# Dataset entries
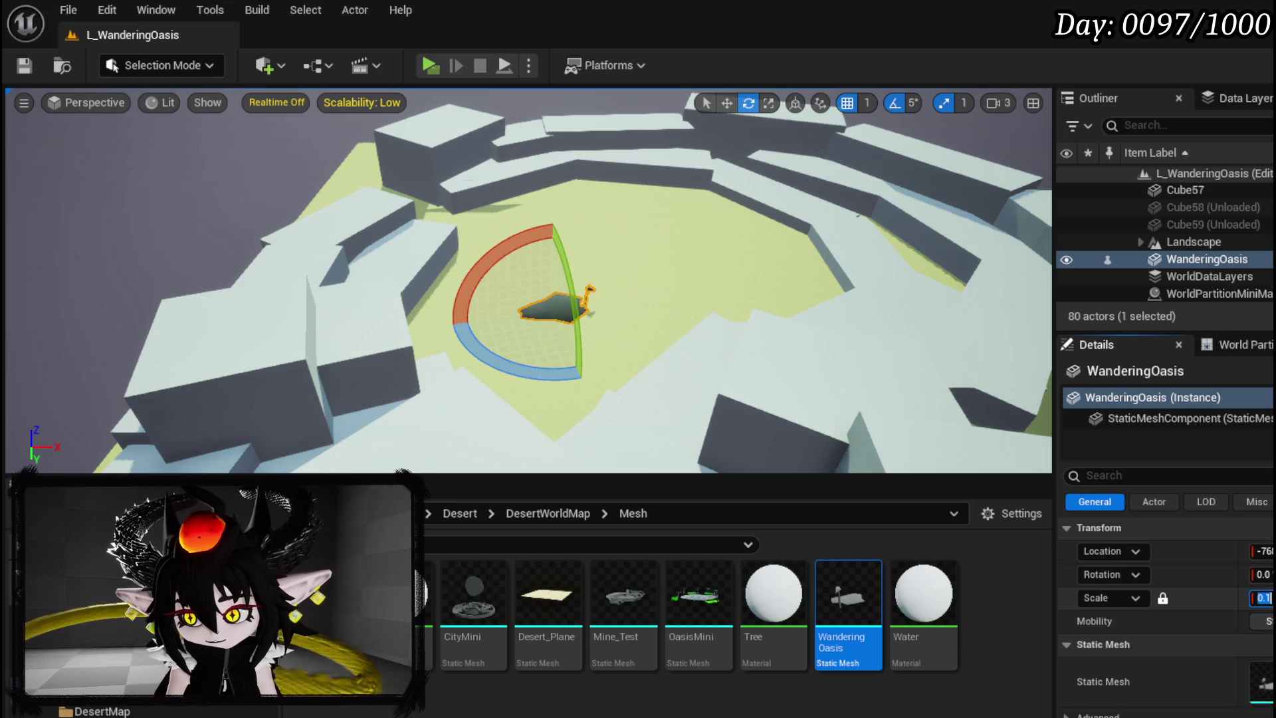
text(1)
key(Return)
mouse_move(546, 385)
mouse_down()
mouse_move(547, 346)
mouse_move(531, 372)
mouse_move(540, 395)
mouse_move(525, 402)
mouse_move(482, 401)
mouse_move(421, 374)
mouse_move(418, 309)
mouse_up()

# WHAT THE TASK ASKS
What is needed here is each line above set down word for word, minus the images.

# REPLY
text(1)
key(Return)
mouse_move(546, 385)
mouse_down()
mouse_move(547, 346)
mouse_move(531, 372)
mouse_move(540, 395)
mouse_move(525, 402)
mouse_move(482, 401)
mouse_move(421, 374)
mouse_move(418, 309)
mouse_up()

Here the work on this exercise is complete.